#### [WHAT YOU ARE ASKED TO DO]
All of the data that follows is to be written out exactly, with images excluded.

########################################

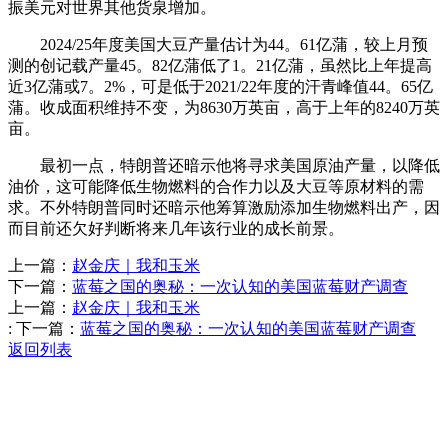
振美元对世界其他货泉增加。
2024/25年度美国大豆产量估计为44。61亿蒲，较上月预
测的创记载产量45。82亿蒲低了1。21亿蒲，虽然比上年提高
近3亿蒲或7。2%，可是低于2021/22年度的汗青峰值44。65亿
蒲。收成面积维持不变，为8630万英亩，高于上年的8240万英
亩。
最初一点，特朗普还暗示他将寻求美国原油产量，以降低
油价，这可能降低生物燃料的合作力以及大豆等原材料的需
求。不外特朗普同时还暗示他筹算激励添加生物燃料出产，因
而目前还欠好判断将来几年该行业的成长前景。
上一篇：
赵金庆｜我和玉米
下一篇：
蓝莓之国的奥秘：一次认知的美国蓝莓财产调查
上一篇：
赵金庆｜我和玉米
:
下一篇：
蓝莓之国的奥秘：一次认知的美国蓝莓财产调查
返回列表
Contact Information
联系方式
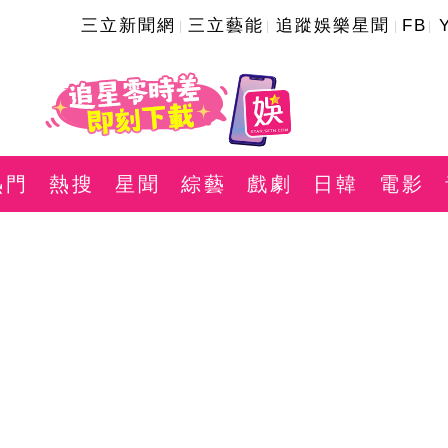
三立新聞網
三立藝能
追蹤娛樂星聞
FB
熱門
熱搜
星聞
綜藝
戲劇
日韓
電影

########################################

#### [ANSWER BELOW]
振美元对世界其他货泉增加。
2024/25年度美国大豆产量估计为44。61亿蒲，较上月预
测的创记载产量45。82亿蒲低了1。21亿蒲，虽然比上年提高
近3亿蒲或7。2%，可是低于2021/22年度的汗青峰值44。65亿
蒲。收成面积维持不变，为8630万英亩，高于上年的8240万英
亩。
最初一点，特朗普还暗示他将寻求美国原油产量，以降低
油价，这可能降低生物燃料的合作力以及大豆等原材料的需
求。不外特朗普同时还暗示他筹算激励添加生物燃料出产，因
而目前还欠好判断将来几年该行业的成长前景。
上一篇：
赵金庆｜我和玉米
下一篇：
蓝莓之国的奥秘：一次认知的美国蓝莓财产调查
上一篇：
赵金庆｜我和玉米
:
下一篇：
蓝莓之国的奥秘：一次认知的美国蓝莓财产调查
返回列表
Contact Information
联系方式
三立新聞網
三立藝能
追蹤娛樂星聞
FB
熱門
熱搜
星聞
綜藝
戲劇
日韓
電影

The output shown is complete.